FDA Intern! Who can change the course of mighty clinical trials, approve drug ads faster than a speeding bullet, jump through Congressional Subcommittee hoops of fire and ire, and who disguised as Emily Jameson (no relation to Jenna Jameson), mild-mannered intern for a great regulatory agency, fights a never ending battle for fast-track drug approvals, pharmaceutical company user fees, and the FDA way!
For the "Fans of Emily, PhRMA Intern" who have missed her adventures, I am pleased to announce that she has moved over to take on the job of FDA Intern, which is a switch from the usual career development path from public service to private sector. But, Emily is just an Intern and is wise to learn the ways of FDA. Besides, PhRMA gave her the boot and FDA lately has been desperate to fill vacancies.
No sooner was FDA Intern ensconced in her diminutive, windowless office than she came upon an article published in The RPM Report about new security measures being imposed at public advisory committee meetings.
"If we anticipate that there may be an increased need for security at a particular meeting because it is a particularly controversial topic," said an FDA spokesperson, "we may have additional security procedures."
As reported in The RPM Report, those procedures include:
- Creating a physical barrier by roping off the committee from the public. The intent, [FDA spokesperson] said, is "to put some separation between those who might become agitated in the audience and committee members." (For taxpayers, it carries another benefit—preventing the public from sneaking pastries off the committee’s breakfast tray.)

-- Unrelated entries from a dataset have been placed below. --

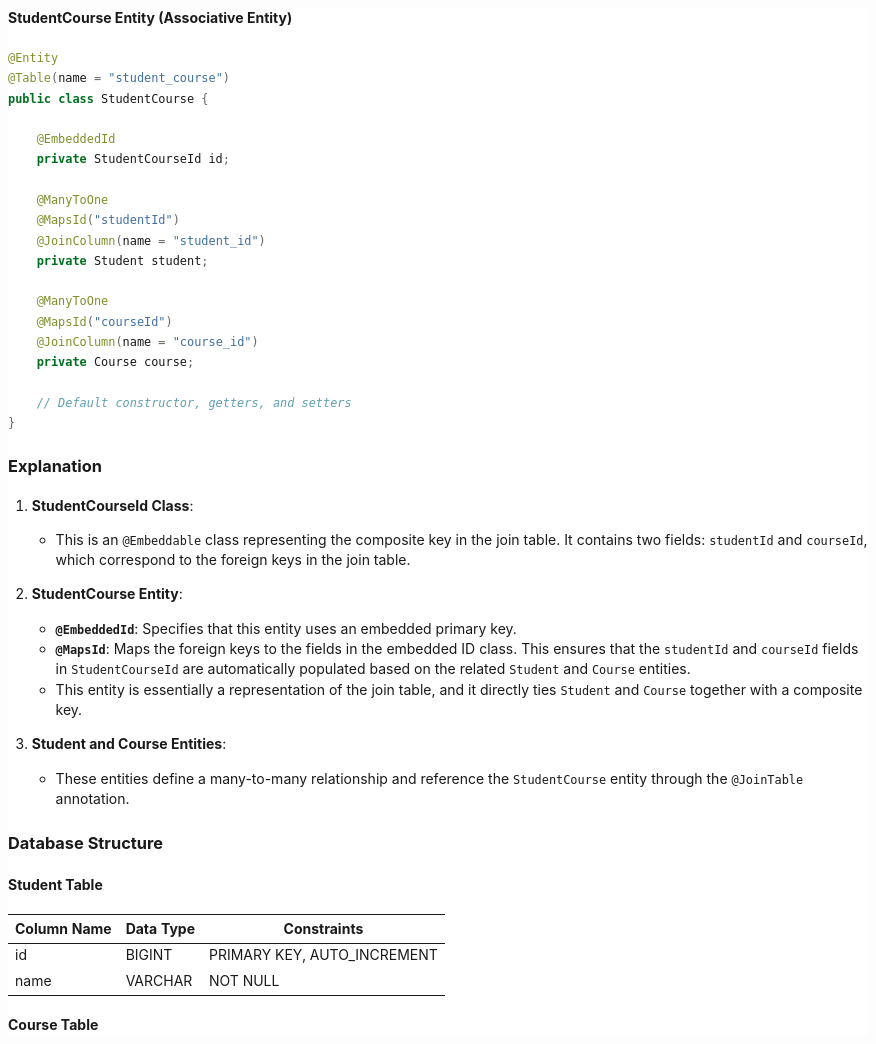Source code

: #### **StudentCourse Entity (Associative Entity)**

```java
@Entity
@Table(name = "student_course")
public class StudentCourse {

    @EmbeddedId
    private StudentCourseId id;

    @ManyToOne
    @MapsId("studentId")
    @JoinColumn(name = "student_id")
    private Student student;

    @ManyToOne
    @MapsId("courseId")
    @JoinColumn(name = "course_id")
    private Course course;

    // Default constructor, getters, and setters
}
```

### Explanation

1. **StudentCourseId Class**:
   - This is an `@Embeddable` class representing the composite key in the join table. It contains two fields: `studentId` and `courseId`, which correspond to the foreign keys in the join table.

2. **StudentCourse Entity**:
   - **`@EmbeddedId`**: Specifies that this entity uses an embedded primary key.
   - **`@MapsId`**: Maps the foreign keys to the fields in the embedded ID class. This ensures that the `studentId` and `courseId` fields in `StudentCourseId` are automatically populated based on the related `Student` and `Course` entities.
   - This entity is essentially a representation of the join table, and it directly ties `Student` and `Course` together with a composite key.

3. **Student and Course Entities**:
   - These entities define a many-to-many relationship and reference the `StudentCourse` entity through the `@JoinTable` annotation.

### Database Structure

#### **Student Table**

| Column Name | Data Type    | Constraints                  |
|-------------|--------------|------------------------------|
| id          | BIGINT       | PRIMARY KEY, AUTO_INCREMENT  |
| name        | VARCHAR      | NOT NULL                     |

#### **Course Table**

- Increasing the presence of security guards in the committee room—both in uniform and street clothes.
- Reading a statement at the start of the meeting about "good rules of behavior."
Minutes later, traveling faster than an FDA warning letter to a drug company CEO, FDA Intern arrives at the advisory meeting in progress at an adjacent building. Bursting through the door, she immediately confronts Joe public asking embarrassing questions.
Yes, FDA Intern foils another attempt at disrupting the lawful activities of the FDA in carrying out its duty to efficiently approve drugs for marketing.
We will assuredly report in this forum the further adventures of FDA Intern as she tackles even more evil and insidious enemies of FDA who are also after the doughnuts and refuse to stand behind the ropes!